### Work instruction
Would you please set down the data again exactly as given, excluding the pictures?

### Material for this task
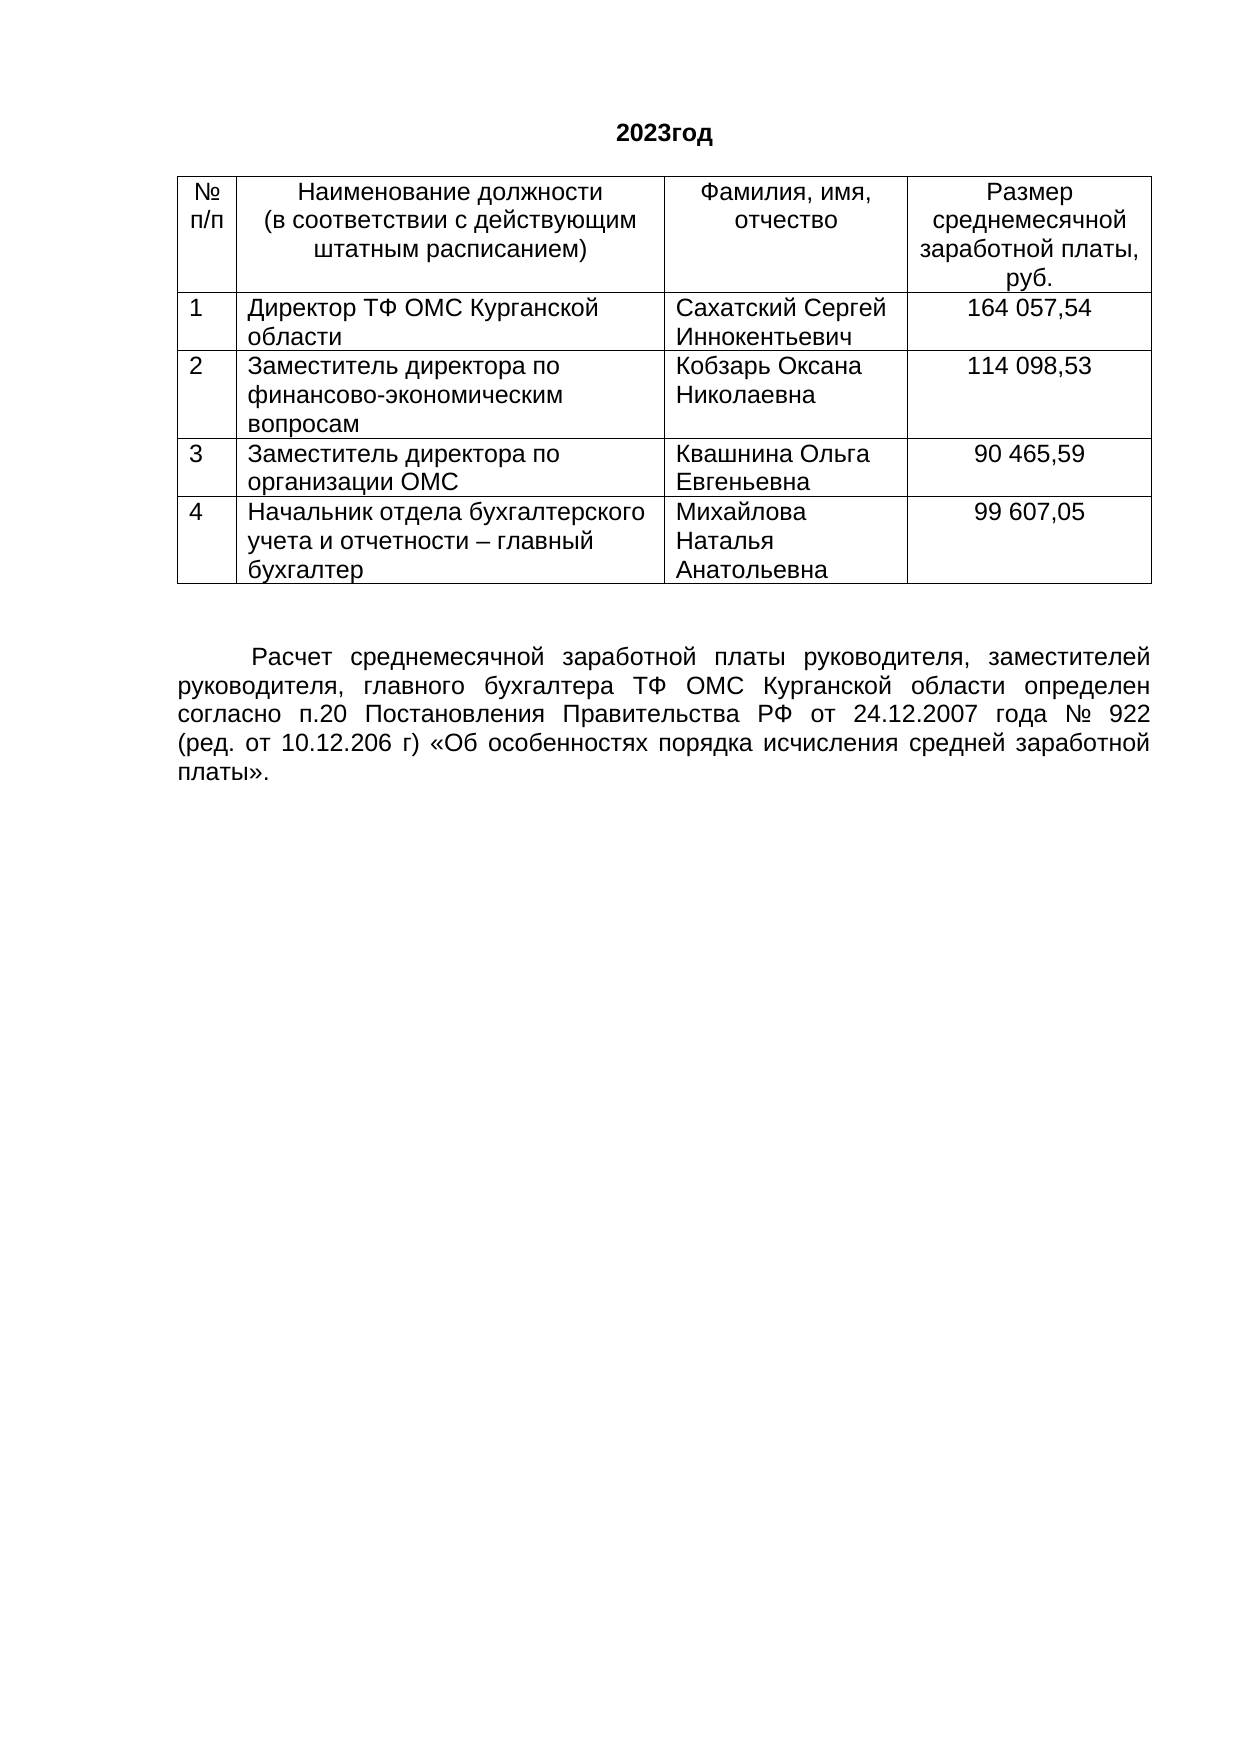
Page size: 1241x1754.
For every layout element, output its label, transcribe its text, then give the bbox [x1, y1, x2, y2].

table_cell 99 607,05 [908, 497, 1151, 583]
text Расчет среднемесячной заработной платы руководителя, заместителей руководителя, главного бухгалтера ТФ ОМС Курганской области определен согласно п.20 Постановления Правительства РФ от 24.12.2007 года № 922 (ред. от 10.12.206 г) «Об особенностях порядка исчисления средней заработной платы». [177, 642, 1152, 786]
table_header Наименование должности (в соответствии с действующим штатным расписанием) [237, 177, 664, 292]
table_cell 164 057,54 [908, 293, 1151, 350]
table_cell Михайлова Наталья Анатольевна [665, 497, 907, 583]
table_cell Квашнина Ольга Евгеньевна [665, 439, 907, 496]
table_cell 3 [178, 439, 236, 496]
table_cell Директор ТФ ОМС Курганской области [237, 293, 664, 350]
table_cell Заместитель директора по финансово-экономическим вопросам [237, 351, 664, 437]
text 2023год [177, 118, 1152, 147]
table_cell 1 [178, 293, 236, 350]
table_cell Начальник отдела бухгалтерского учета и отчетности – главный бухгалтер [237, 497, 664, 583]
table_header Фамилия, имя, отчество [665, 177, 907, 292]
table_cell 114 098,53 [908, 351, 1151, 437]
table_header № п/п [178, 177, 236, 292]
table_cell Кобзарь Оксана Николаевна [665, 351, 907, 437]
table_cell 90 465,59 [908, 439, 1151, 496]
table_cell 4 [178, 497, 236, 583]
table_cell Заместитель директора по организации ОМС [237, 439, 664, 496]
table_cell Сахатский Сергей Иннокентьевич [665, 293, 907, 350]
table_cell 2 [178, 351, 236, 437]
table_header Размер среднемесячной заработной платы, руб. [908, 177, 1151, 292]
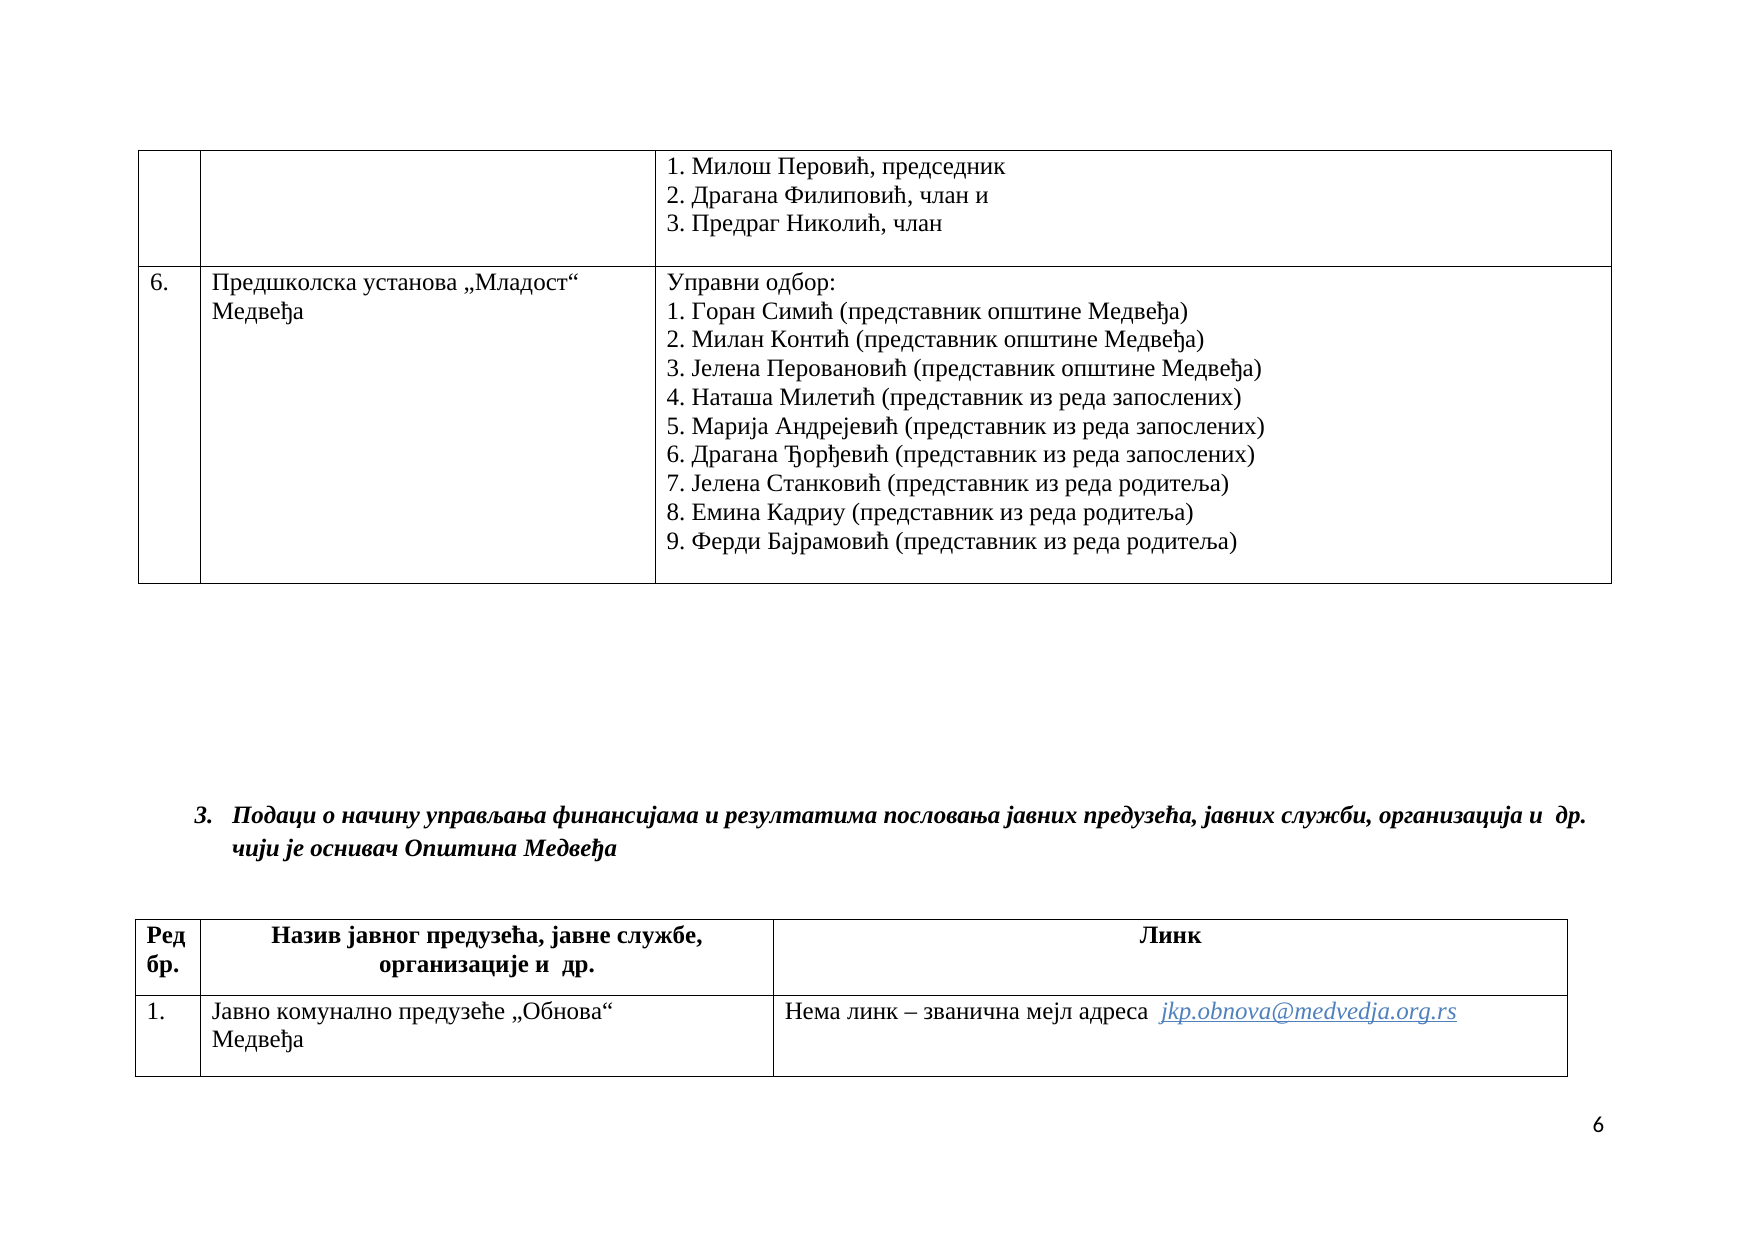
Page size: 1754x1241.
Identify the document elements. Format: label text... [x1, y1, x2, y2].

table_header Линк [774, 920, 1567, 995]
table_header Назив јавног предузећа, јавне службе, организације и др. [201, 920, 773, 995]
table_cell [656, 151, 1611, 266]
table_header Ред бр. [136, 920, 200, 995]
table_cell Нема линк – званична мејл адреса jkp.obnova@medvedja.org.rs [774, 996, 1567, 1076]
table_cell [201, 151, 655, 266]
subtitle Подаци о начину управљања финансијама и резултатима пословања јавних предузећа, јавних служби, организација и др. чији је оснивач Општина Медвеђа [194, 800, 1604, 862]
table_cell 6. [139, 267, 200, 583]
table_cell Предшколска установа „Младост“ Медвеђа [201, 267, 655, 583]
table_cell 1. [136, 996, 200, 1076]
table_cell 5. [139, 151, 200, 266]
table_cell Управни одбор: 1. Горан Симић (представник општине Медвеђа) 2. Милан Контић (представник општине Медвеђа) 3. Јелена Перовановић (представник општине Медвеђа) 4. Наташа Милетић (представник из реда запослених) 5. Марија Андрејевић (представник из реда запослених) 6. Драгана Ђорђевић (представник из реда запослених) 7. Јелена Станковић (представник из реда родитеља) 8. Емина Кадриу (представник из реда родитеља) 9. Ферди Бајрамовић (представник из реда родитеља) [656, 267, 1611, 583]
table_cell Јавно комунално предузеће „Обнова“ Медвеђа [201, 996, 773, 1076]
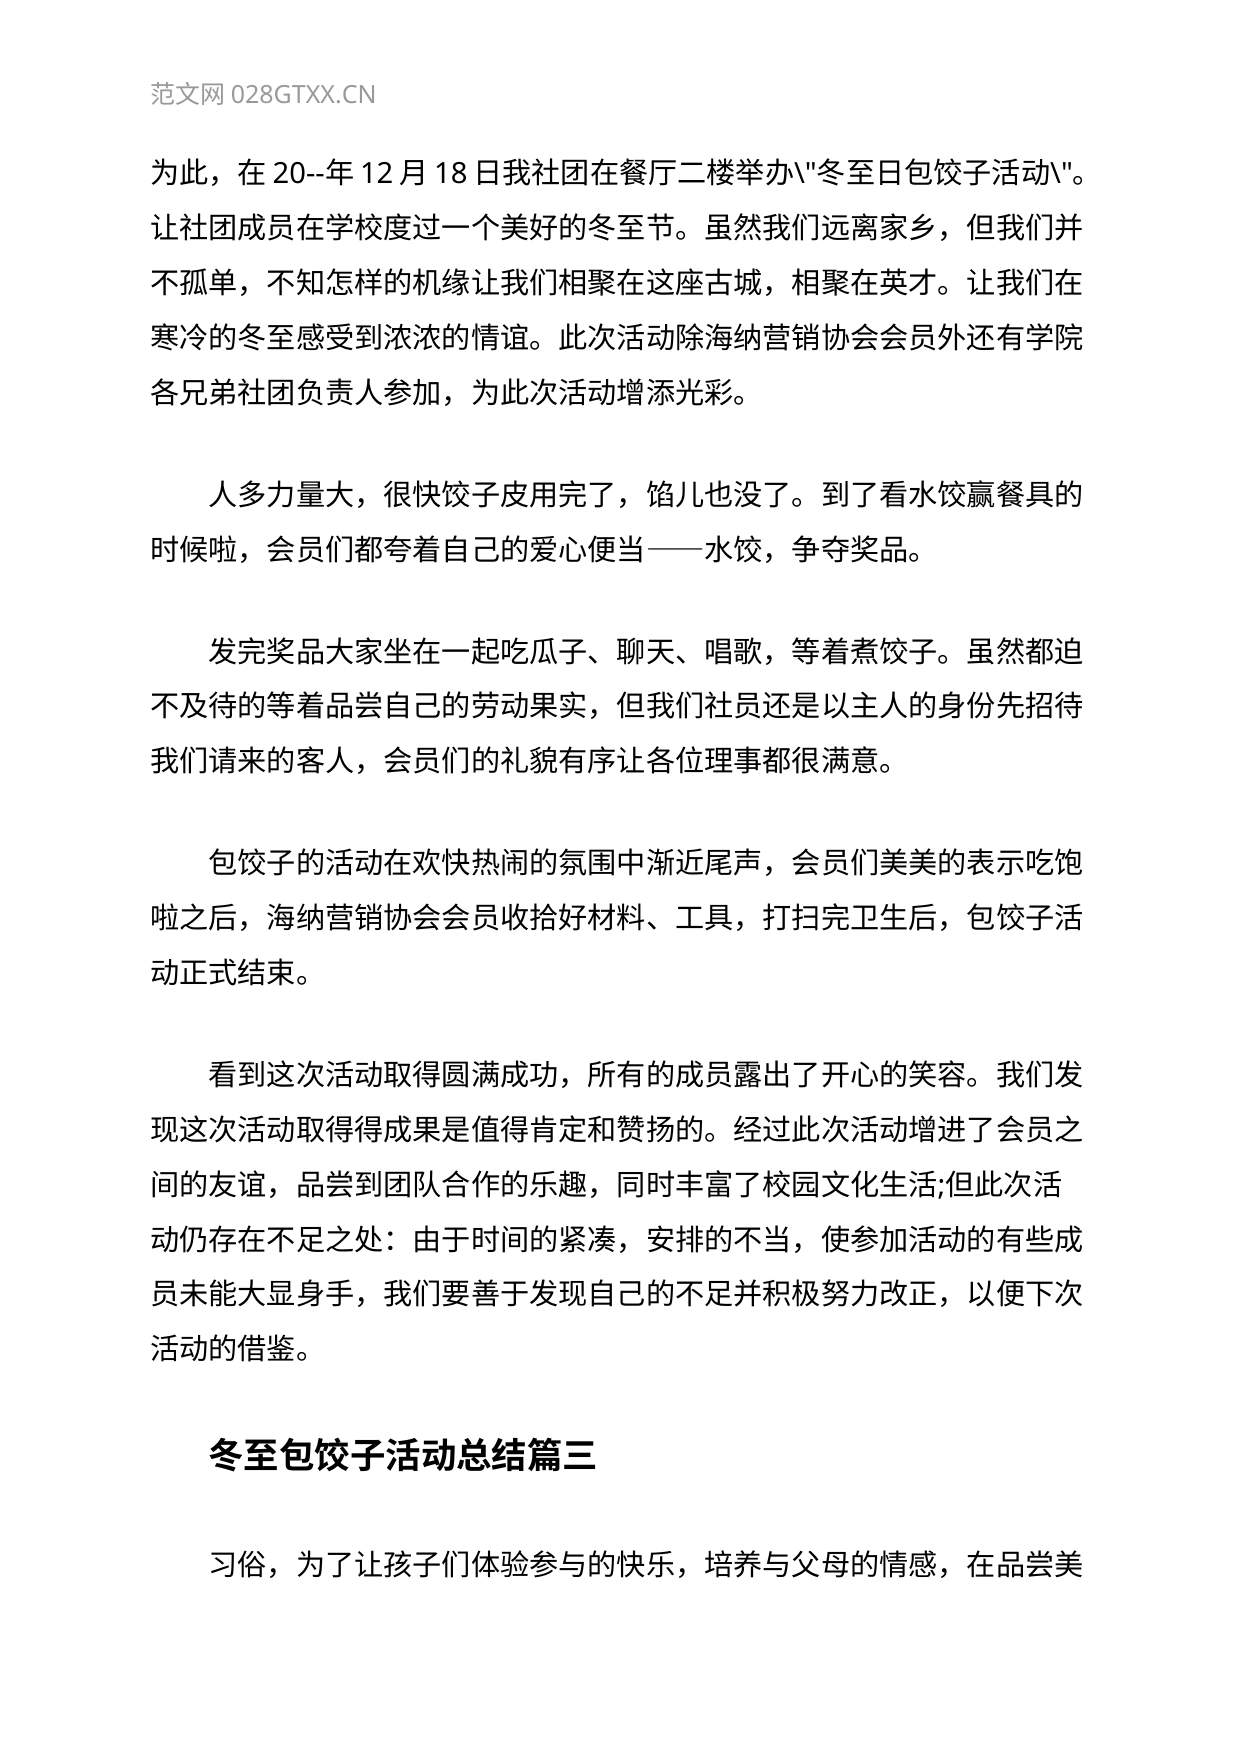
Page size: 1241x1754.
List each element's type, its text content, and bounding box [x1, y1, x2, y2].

### Answer box
Page size: 1241x1754.
For every layout element, output its label, transcribe its text, then give the bbox [x1, y1, x2, y2].

table_cell 99 607,05 [908, 497, 1151, 583]
text Расчет среднемесячной заработной платы руководителя, заместителей руководителя, главного бухгалтера ТФ ОМС Курганской области определен согласно п.20 Постановления Правительства РФ от 24.12.2007 года № 922 (ред. от 10.12.206 г) «Об особенностях порядка исчисления средней заработной платы». [177, 642, 1152, 786]
table_header Наименование должности (в соответствии с действующим штатным расписанием) [237, 177, 664, 292]
table_cell 164 057,54 [908, 293, 1151, 350]
table_cell Михайлова Наталья Анатольевна [665, 497, 907, 583]
table_cell Квашнина Ольга Евгеньевна [665, 439, 907, 496]
table_cell 3 [178, 439, 236, 496]
table_cell Директор ТФ ОМС Курганской области [237, 293, 664, 350]
table_cell Заместитель директора по финансово-экономическим вопросам [237, 351, 664, 437]
text 2023год [177, 118, 1152, 147]
table_cell 1 [178, 293, 236, 350]
table_cell Начальник отдела бухгалтерского учета и отчетности – главный бухгалтер [237, 497, 664, 583]
table_header Фамилия, имя, отчество [665, 177, 907, 292]
table_cell 114 098,53 [908, 351, 1151, 437]
table_header № п/п [178, 177, 236, 292]
table_cell Кобзарь Оксана Николаевна [665, 351, 907, 437]
table_cell 90 465,59 [908, 439, 1151, 496]
table_cell 4 [178, 497, 236, 583]
table_cell Заместитель директора по организации ОМС [237, 439, 664, 496]
table_cell Сахатский Сергей Иннокентьевич [665, 293, 907, 350]
table_cell 2 [178, 351, 236, 437]
table_header Размер среднемесячной заработной платы, руб. [908, 177, 1151, 292]
Page size: 1754x1241.
Identify the document elements. Format: label text... [x1, y1, x2, y2].

table_header Линк [774, 920, 1567, 995]
table_header Назив јавног предузећа, јавне службе, организације и др. [201, 920, 773, 995]
table_cell [656, 151, 1611, 266]
table_header Ред бр. [136, 920, 200, 995]
table_cell Нема линк – званична мејл адреса jkp.obnova@medvedja.org.rs [774, 996, 1567, 1076]
table_cell [201, 151, 655, 266]
subtitle Подаци о начину управљања финансијама и резултатима пословања јавних предузећа, јавних служби, организација и др. чији је оснивач Општина Медвеђа [194, 800, 1604, 862]
table_cell 6. [139, 267, 200, 583]
table_cell Предшколска установа „Младост“ Медвеђа [201, 267, 655, 583]
table_cell 1. [136, 996, 200, 1076]
table_cell 5. [139, 151, 200, 266]
table_cell Управни одбор: 1. Горан Симић (представник општине Медвеђа) 2. Милан Контић (представник општине Медвеђа) 3. Јелена Перовановић (представник општине Медвеђа) 4. Наташа Милетић (представник из реда запослених) 5. Марија Андрејевић (представник из реда запослених) 6. Драгана Ђорђевић (представник из реда запослених) 7. Јелена Станковић (представник из реда родитеља) 8. Емина Кадриу (представник из реда родитеља) 9. Ферди Бајрамовић (представник из реда родитеља) [656, 267, 1611, 583]
table_cell Јавно комунално предузеће „Обнова“ Медвеђа [201, 996, 773, 1076]
Page size: 1241x1754.
List each element's type, its text content, and bounding box [x1, y1, x2, y2].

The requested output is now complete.